You can embrace the opportunity of having much of your life ahead of you. This will include emotional, educational, and vocational formation. I have heard it said that ‘youth is wasted on the young’, and perhaps for some it is true. It is harder than ever to be focussed. There are so many distractions with social media, gaming and other entertainment, maybe watching and not playing sport. None of these activities are bad, but there are risks. The answer is found in some kind of balance – which will need to be achieved.
Sometimes my iphone informs me of how much screen time I have had in the previous week. I suppose it keeps count. I recommend doing a time audit of what you spend your time doing. Once you have a good estimate, ask yourself if your investment of time reflects your values. For example, time spent with family? In physical activity? Or volunteering?

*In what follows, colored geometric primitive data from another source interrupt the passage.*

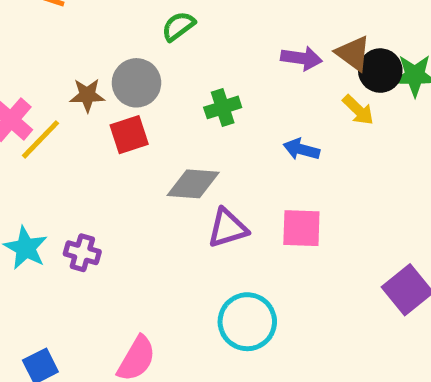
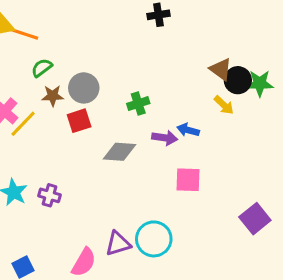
green semicircle: (178, 26) -> (42, 68), moved
purple arrow: (301, 58) -> (165, 138), moved
purple triangle: (228, 228) -> (118, 244), moved

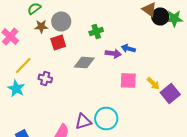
yellow arrow: (224, 105) -> (153, 84), moved
yellow line: (23, 124) -> (23, 66), moved
purple cross: (50, 195) -> (45, 78), moved
purple square: (255, 219) -> (170, 94), moved

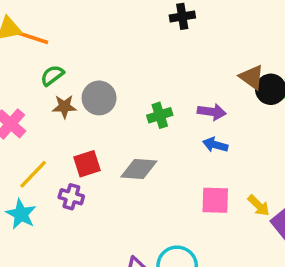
red square: (58, 42) -> (87, 164), moved
purple arrow: (113, 54) -> (212, 112), moved

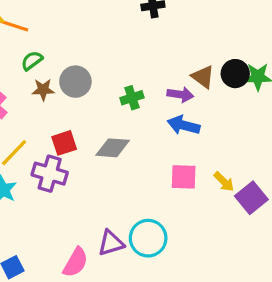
brown triangle: (252, 77) -> (203, 77), moved
blue arrow: (215, 145) -> (184, 125), size x1.4
purple cross: (71, 197) -> (50, 174), size x1.5

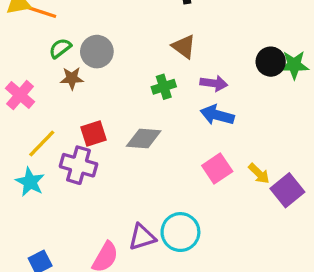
brown triangle: (203, 77) -> (184, 47), moved
gray circle: (75, 82) -> (97, 52), moved
pink square: (184, 177) -> (217, 169), turned -36

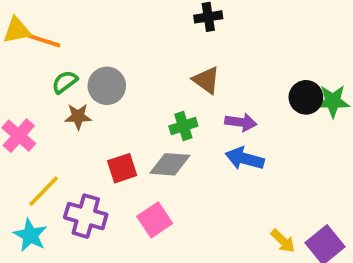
red square: (94, 133) -> (122, 168), moved
gray diamond: (144, 138) -> (170, 164), moved
pink square: (217, 169) -> (155, 220), moved
yellow arrow: (259, 174) -> (283, 241), moved

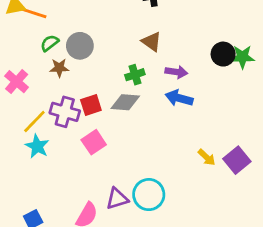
purple cross: (86, 216) -> (65, 112), moved
pink square: (155, 220) -> (94, 142), moved
cyan star: (30, 235) -> (37, 146), moved

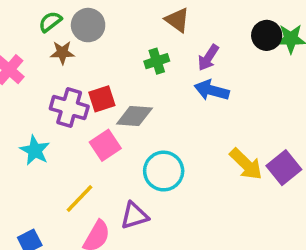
purple arrow: (176, 72) -> (208, 58), turned 115
gray diamond: (125, 102) -> (134, 116), moved
yellow line: (34, 122) -> (79, 198), moved
yellow arrow: (207, 157) -> (246, 164), size x1.5
cyan circle: (149, 195) -> (164, 171), moved

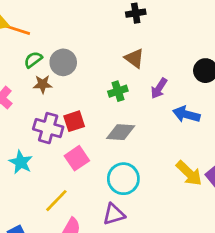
blue arrow: (212, 90) -> (186, 114), moved
gray diamond: (134, 116) -> (121, 132), moved
purple triangle: (134, 216) -> (114, 214), moved

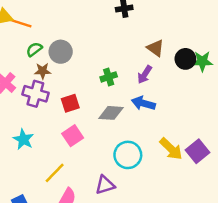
brown triangle: (134, 58) -> (155, 48), moved
blue arrow: (186, 114) -> (143, 103), moved
purple cross: (48, 128) -> (35, 94), moved
cyan circle: (123, 179) -> (128, 155), moved

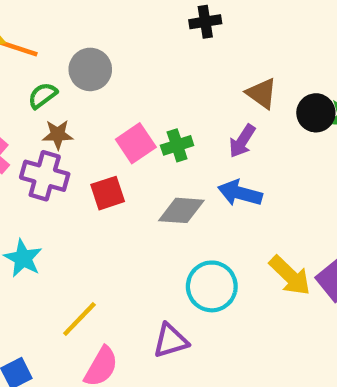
gray circle: (61, 52) -> (90, 69), moved
pink square: (73, 136) -> (136, 143), moved

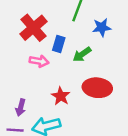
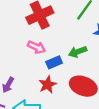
blue rectangle: (59, 44) -> (54, 62), moved, turned 35

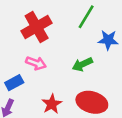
blue rectangle: (54, 62) -> (14, 83), moved

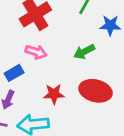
red star: (52, 104) -> (54, 94), turned 30

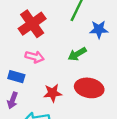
blue rectangle: (14, 73) -> (16, 77), turned 49

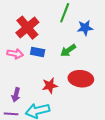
pink arrow: (35, 57) -> (15, 54), moved
blue rectangle: (16, 77) -> (38, 52), moved

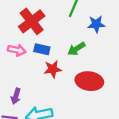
red star: (50, 86) -> (53, 69), moved

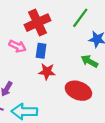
blue rectangle: (42, 49) -> (41, 51), turned 72
green arrow: (76, 49) -> (89, 61), moved, turned 49

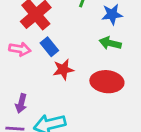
blue rectangle: (41, 51) -> (49, 47), turned -32

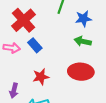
red star: (63, 70) -> (41, 77), moved

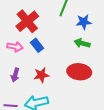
purple arrow: (14, 90) -> (15, 75), moved

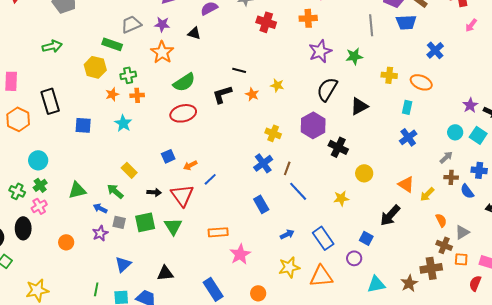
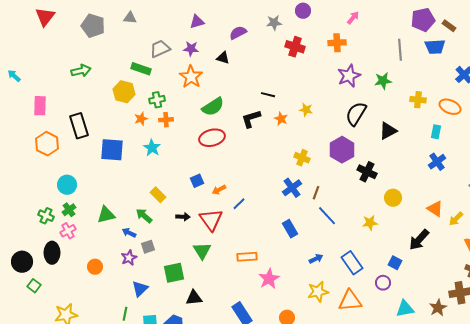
blue square: (83, 125) -> (112, 150), size x1.4
gray square: (119, 222) -> (148, 247), turned -32
green square: (145, 222) -> (174, 273), moved
blue triangle: (123, 264) -> (140, 289), moved

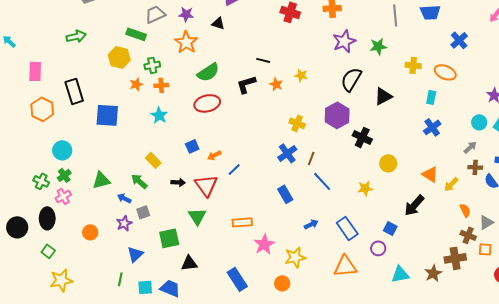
cyan star: (152, 148) -> (159, 115), moved
green square: (34, 286) -> (48, 251), moved
yellow star: (318, 292) -> (295, 257), moved

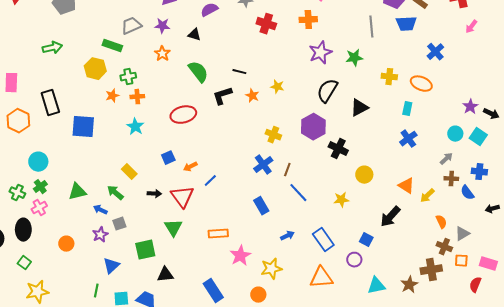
orange star: (186, 42) -> (162, 54), size x0.7
green semicircle: (208, 72) -> (198, 72), moved, turned -95

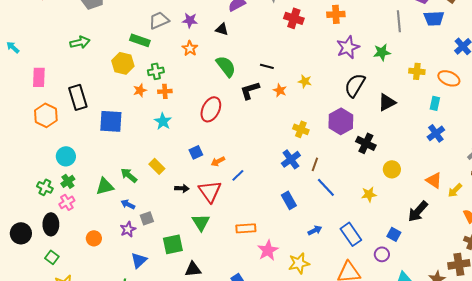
red ellipse: (183, 115) -> (211, 109), turned -50
green arrow: (115, 193) -> (129, 175), moved

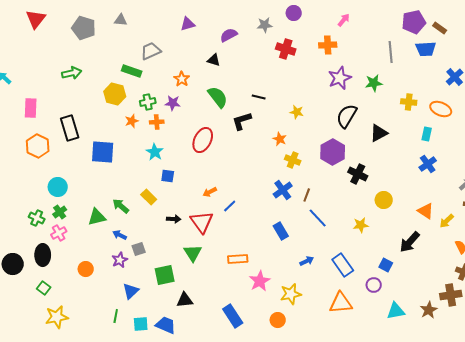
purple star: (190, 20) -> (173, 103), moved
orange star: (280, 90) -> (280, 139), moved
blue square: (196, 152) -> (168, 176), moved, turned 32

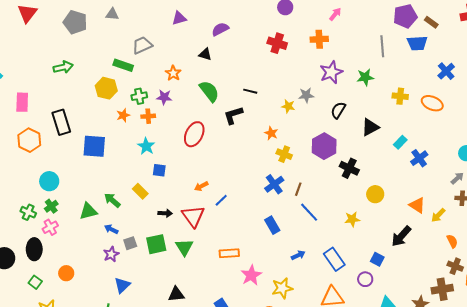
gray star: (265, 25) -> (306, 95), moved
black semicircle: (347, 116) -> (338, 110), size x0.7
cyan rectangle: (427, 134) -> (400, 142), moved, turned 32
orange circle: (86, 269) -> (66, 273), moved
green square: (165, 275) -> (156, 244), moved

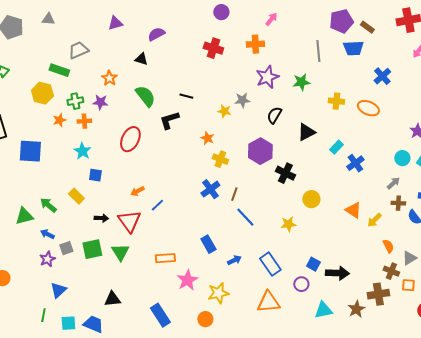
blue rectangle: (272, 225) -> (208, 244), moved
black arrow: (401, 236) -> (337, 273), moved, turned -130

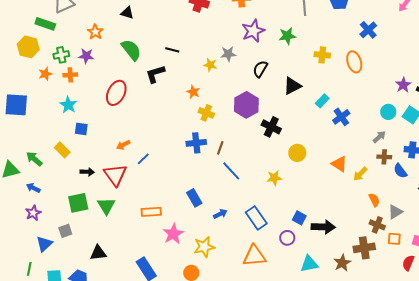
orange ellipse: (368, 108) -> (354, 62), turned 50
blue cross: (210, 189) -> (196, 143), turned 30
gray square: (66, 248) -> (65, 231), moved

The idea of idolatry as over valuing is helpful when it comes to letting things go. This is a challenge throughout life, for example the person in their 20’s can no longer lead an adolescent life. The life of a 30+ year old, if he were she has a stable relationship and children is different from a single twenty-year old. And so on. It is tempting to cling to what we valued in previous periods of our life.

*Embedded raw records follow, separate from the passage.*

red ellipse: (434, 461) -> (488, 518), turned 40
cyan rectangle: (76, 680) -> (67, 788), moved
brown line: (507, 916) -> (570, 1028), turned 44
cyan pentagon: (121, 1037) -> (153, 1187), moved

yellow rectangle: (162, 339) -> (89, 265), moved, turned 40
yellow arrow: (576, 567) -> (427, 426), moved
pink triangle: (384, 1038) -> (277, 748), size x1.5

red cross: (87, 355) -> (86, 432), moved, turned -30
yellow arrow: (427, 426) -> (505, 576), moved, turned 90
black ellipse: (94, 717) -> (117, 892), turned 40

In the last 10 years or so I have had a number of retirements. At the end of 2020 I retired as a full-time academic. A year later I stopped my counselling practice as a clinical psychologist. At the end of this year I will stop writing legal reports as a forensic psychologist. At the University of Canberra I convened the clinical psychology graduate program and I loved helping to train the next generation of psychologists. I know without a shadow of doubt that I can retire as a psychologist and the profession is in excellent hands. I anticipate continuing to serve in ministry for a few years yet, but I know at some point I will have to let go to this as well.
NOTE: If you try to make a change and it becomes harder than you think, then consider whether you might be in the grip of an idol.
If you consider yourself young, make sure you look forward and welcome the future. You can dream and there is time to achieve what you desire. You might, for example, want to be Prime Minister of Australia. Don’t let anyone talk you out of that. Or having a mechanic’s workshop. Or raising a healthy family. Value what you find in your heart.
TE Lawrence, better known as Lawrence of Arabia, said in his Seven Pillars of Wisdom: “All men (and women) dream; but not equally. Those who dream by night in the dusty recesses of their minds, wake in the day to find that it was vanity. But the dreamers of the day are dangerous men (and women), for they may act on their dreams with open eyes, to make them possible.”
Idolatry is a biblical lens to look through. We can examine what we value. When something becomes of ultimate value we can ask whether it is a god in our lives. Small g and compare it to the place God might properly occupy.
The Rev’d Dr Bruce A Stevens is a supply minister at GUC.